Nicoleta Rodica Dominte*
The expression ‘transformative uses’ encompasses all derivative creations based on pre-existing works without authorization of the author of the original work, whether they are protected by copyright or not. The main exceptions allowing transformative uses on the European continent are quotation, parody, and incidental uses.
The US Courts affirmed that the fair-use doctrine applies to non-commercial works that use copyrighted material as long as the material is not the dominant part of the video or affect the value of the work. The case refers to a video of a child dancing wildly in the kitchen while the radio is playing a great guitar solo (‘Let’s go crazy’ - by Prince). The mother decides to upload it on YouTube in order to share it with friends. In creating this video, multiple exclusive rights are involved, such as the reproduction right and the right to communicating the music to the public. When the mother posted the 29-second clip of her 13-month-old son dancing to Prince's "Let's Go Crazy", the Universal Music Group, responsible for enforcing the copyright on Prince's catalog, asked YouTube to remove the video. Fair use is a legal doctrine only in the United States. It permits limited use of copyrighted material without acquiring permission from the rights holders and very different from the exceptions and limitations stipulated by European national laws. On the other hand, in European jurisdictions such a use will probably be held as an infringement.

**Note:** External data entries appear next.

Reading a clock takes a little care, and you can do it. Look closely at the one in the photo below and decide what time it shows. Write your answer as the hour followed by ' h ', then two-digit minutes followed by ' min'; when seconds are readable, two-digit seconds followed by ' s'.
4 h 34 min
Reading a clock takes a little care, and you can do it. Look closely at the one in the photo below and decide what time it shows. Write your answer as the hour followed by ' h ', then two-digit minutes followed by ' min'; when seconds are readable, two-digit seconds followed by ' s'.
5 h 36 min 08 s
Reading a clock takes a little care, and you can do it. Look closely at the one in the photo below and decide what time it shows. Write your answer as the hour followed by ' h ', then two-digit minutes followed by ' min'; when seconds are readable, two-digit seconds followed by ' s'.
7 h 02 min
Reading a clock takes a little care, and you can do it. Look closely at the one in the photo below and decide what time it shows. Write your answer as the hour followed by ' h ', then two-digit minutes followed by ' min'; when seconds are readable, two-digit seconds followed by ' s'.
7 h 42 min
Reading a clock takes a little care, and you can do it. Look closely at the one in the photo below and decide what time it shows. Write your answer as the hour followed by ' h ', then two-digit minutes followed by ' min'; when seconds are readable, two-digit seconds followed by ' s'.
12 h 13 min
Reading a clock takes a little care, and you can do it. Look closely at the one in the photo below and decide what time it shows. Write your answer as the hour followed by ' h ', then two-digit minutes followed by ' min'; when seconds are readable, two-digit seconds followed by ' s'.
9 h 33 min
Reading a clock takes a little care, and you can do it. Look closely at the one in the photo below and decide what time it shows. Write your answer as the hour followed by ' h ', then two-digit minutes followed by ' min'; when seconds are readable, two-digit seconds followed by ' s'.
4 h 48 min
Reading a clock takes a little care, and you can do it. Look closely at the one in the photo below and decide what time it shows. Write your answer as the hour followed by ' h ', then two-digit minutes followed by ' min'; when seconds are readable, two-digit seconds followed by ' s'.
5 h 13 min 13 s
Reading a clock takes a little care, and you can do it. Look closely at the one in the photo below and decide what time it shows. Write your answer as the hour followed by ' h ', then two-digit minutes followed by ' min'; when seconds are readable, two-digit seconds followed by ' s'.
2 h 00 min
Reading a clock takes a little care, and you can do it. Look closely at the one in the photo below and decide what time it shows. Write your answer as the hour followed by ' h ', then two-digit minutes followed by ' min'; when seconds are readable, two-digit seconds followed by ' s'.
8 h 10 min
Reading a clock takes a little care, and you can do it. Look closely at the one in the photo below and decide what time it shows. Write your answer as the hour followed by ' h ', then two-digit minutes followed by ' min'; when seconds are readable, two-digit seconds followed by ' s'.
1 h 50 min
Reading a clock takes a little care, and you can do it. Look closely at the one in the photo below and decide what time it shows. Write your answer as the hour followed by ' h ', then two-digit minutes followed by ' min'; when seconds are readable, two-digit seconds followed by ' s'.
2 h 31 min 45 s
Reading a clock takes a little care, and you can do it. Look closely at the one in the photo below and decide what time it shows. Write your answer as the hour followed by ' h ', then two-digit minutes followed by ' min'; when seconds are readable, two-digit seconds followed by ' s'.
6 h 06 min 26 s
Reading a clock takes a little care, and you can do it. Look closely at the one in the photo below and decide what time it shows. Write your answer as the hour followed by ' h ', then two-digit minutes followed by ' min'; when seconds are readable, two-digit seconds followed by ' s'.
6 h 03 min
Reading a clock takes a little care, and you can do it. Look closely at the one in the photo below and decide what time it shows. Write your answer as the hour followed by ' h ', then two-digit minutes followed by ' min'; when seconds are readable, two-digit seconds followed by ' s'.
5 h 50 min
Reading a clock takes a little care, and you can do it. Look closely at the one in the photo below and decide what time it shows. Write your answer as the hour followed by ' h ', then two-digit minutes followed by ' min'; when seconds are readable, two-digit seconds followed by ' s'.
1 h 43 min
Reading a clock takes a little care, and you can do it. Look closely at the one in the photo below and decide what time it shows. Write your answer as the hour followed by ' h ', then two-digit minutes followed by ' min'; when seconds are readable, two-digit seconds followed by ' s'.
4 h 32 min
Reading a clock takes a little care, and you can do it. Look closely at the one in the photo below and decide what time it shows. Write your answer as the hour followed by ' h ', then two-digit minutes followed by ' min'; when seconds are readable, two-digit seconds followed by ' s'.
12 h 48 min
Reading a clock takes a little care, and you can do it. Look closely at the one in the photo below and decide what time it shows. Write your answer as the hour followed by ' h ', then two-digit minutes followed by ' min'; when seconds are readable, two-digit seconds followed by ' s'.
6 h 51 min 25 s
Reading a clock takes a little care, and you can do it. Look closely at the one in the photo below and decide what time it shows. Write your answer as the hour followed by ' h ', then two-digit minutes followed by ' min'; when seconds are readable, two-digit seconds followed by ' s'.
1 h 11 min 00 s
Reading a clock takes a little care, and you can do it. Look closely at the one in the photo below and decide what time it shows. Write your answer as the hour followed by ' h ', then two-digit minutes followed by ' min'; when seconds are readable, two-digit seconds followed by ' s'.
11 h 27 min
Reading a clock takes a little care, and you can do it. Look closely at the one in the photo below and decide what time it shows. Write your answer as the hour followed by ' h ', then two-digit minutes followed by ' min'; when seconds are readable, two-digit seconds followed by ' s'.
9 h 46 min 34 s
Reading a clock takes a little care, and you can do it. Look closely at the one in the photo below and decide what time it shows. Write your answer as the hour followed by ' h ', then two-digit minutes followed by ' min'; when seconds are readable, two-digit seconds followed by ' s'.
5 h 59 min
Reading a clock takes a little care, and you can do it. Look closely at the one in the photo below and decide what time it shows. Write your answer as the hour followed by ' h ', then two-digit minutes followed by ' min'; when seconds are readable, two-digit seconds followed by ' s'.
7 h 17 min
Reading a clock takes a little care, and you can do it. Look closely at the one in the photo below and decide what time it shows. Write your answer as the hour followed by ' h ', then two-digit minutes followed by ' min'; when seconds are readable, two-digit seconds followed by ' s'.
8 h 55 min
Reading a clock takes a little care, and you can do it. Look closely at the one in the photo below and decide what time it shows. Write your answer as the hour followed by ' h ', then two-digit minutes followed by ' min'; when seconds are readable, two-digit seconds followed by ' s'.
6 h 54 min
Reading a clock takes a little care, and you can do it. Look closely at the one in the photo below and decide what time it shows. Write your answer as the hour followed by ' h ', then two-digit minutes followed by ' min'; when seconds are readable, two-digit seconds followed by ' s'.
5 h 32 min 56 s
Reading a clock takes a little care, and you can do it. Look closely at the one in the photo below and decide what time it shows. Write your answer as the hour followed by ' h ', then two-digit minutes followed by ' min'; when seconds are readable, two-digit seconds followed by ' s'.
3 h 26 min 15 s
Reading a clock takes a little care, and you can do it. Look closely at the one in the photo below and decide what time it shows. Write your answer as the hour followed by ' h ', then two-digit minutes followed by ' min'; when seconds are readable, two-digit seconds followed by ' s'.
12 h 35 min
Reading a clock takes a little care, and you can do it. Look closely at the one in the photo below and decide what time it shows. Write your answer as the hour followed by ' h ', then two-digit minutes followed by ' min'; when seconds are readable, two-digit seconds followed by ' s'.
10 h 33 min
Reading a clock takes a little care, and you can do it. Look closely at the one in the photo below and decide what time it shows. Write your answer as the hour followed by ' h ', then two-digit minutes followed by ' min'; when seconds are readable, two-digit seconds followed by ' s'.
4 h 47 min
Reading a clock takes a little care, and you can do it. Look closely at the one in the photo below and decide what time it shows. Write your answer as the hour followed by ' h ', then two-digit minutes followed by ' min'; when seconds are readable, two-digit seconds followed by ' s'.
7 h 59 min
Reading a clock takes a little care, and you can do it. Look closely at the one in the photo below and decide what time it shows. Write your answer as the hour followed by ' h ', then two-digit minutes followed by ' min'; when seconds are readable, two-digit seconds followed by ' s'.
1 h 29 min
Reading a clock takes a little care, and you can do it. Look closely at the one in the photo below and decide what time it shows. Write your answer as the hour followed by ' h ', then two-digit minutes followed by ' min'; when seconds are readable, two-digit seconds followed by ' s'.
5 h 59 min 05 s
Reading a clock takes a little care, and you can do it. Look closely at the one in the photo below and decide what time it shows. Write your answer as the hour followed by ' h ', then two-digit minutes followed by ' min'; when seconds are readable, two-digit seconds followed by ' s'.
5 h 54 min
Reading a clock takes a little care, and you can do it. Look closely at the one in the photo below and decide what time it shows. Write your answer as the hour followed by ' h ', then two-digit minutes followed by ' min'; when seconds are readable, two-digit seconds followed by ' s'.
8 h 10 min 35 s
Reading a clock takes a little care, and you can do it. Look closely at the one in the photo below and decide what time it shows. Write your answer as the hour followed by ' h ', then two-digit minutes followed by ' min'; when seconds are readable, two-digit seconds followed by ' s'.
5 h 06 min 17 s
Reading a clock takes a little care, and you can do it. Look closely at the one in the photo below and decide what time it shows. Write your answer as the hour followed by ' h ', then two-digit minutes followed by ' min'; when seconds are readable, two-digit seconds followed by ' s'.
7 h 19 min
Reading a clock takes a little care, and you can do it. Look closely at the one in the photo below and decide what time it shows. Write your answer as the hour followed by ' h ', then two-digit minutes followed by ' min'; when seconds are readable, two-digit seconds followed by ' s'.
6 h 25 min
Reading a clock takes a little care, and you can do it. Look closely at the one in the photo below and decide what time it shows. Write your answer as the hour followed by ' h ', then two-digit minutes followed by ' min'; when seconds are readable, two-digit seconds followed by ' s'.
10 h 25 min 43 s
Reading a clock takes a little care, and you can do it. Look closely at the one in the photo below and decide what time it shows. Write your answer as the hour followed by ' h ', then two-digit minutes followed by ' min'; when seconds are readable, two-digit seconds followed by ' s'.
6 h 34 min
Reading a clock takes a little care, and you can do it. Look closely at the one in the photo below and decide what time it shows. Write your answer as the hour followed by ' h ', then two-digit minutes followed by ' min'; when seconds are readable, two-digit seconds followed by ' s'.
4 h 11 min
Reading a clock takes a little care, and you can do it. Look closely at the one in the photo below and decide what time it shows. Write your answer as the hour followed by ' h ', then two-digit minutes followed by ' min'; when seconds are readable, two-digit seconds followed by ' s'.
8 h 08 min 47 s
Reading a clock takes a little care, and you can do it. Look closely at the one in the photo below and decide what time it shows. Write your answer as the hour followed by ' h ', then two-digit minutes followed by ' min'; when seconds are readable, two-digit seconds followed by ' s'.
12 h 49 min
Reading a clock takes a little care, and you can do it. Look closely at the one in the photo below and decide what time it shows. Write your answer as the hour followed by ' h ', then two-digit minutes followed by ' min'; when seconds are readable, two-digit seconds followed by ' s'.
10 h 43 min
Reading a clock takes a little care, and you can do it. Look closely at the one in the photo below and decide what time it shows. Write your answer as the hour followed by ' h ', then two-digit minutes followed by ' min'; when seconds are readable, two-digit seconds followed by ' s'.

The case presented above could be an example for user-generated content, a new and unique exception from Canadian Copyright Act. Non-commercial user-generated content was introduced in Canadian Copyright Act in 2012. In Europe, the authors of the Gower Review proposed "that Directive 2001/29/EC be amended to allow for an exception for creative, transformative or derivative works, within the parameters of the Berne Three Step Test."